Problem
A partial copy is required: transcribe exactly the lines from the one containing "exposure_s: 1/121" through the last line below, without any pictures.

------------------------------------

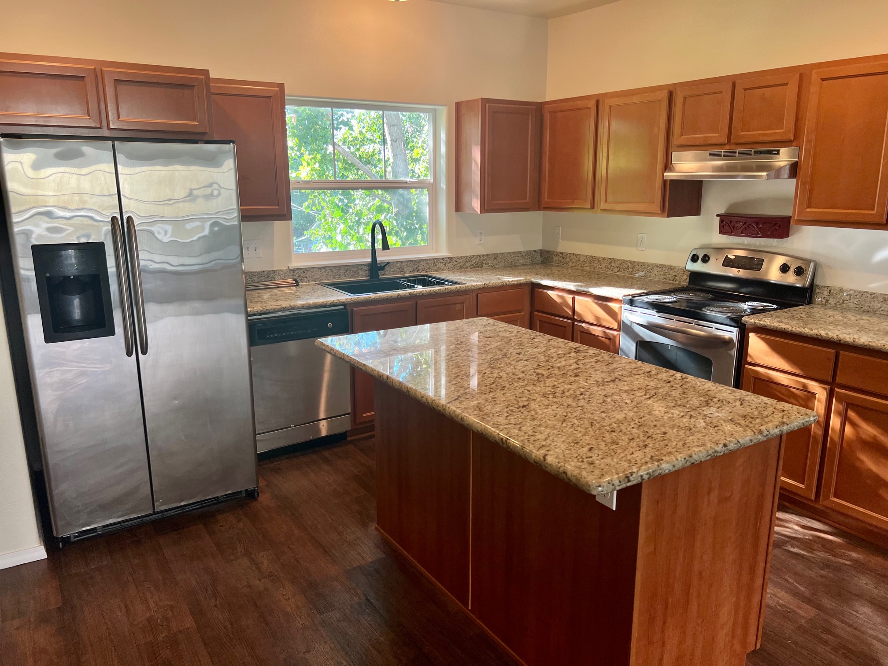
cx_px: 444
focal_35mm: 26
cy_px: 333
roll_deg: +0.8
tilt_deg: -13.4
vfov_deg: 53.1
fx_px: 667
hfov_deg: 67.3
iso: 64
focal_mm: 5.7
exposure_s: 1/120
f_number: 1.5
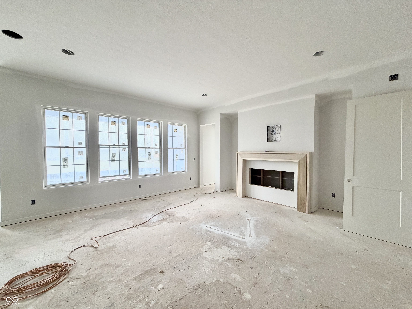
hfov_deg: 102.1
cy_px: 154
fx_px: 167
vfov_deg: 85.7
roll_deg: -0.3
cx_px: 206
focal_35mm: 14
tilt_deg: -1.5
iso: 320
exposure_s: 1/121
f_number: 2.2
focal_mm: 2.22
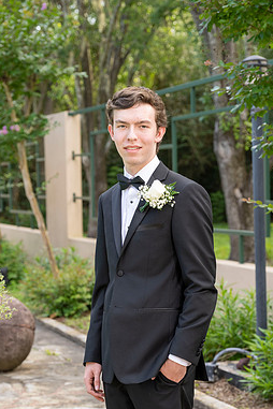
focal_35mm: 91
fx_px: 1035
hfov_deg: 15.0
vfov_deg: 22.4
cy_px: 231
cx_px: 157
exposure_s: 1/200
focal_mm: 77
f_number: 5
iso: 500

------------------------------------

Response to this exercise
exposure_s: 1/121
f_number: 2.2
focal_mm: 2.22
focal_35mm: 91
fx_px: 1035
hfov_deg: 15.0
vfov_deg: 22.4
cy_px: 231
cx_px: 157
exposure_s: 1/200
focal_mm: 77
f_number: 5
iso: 500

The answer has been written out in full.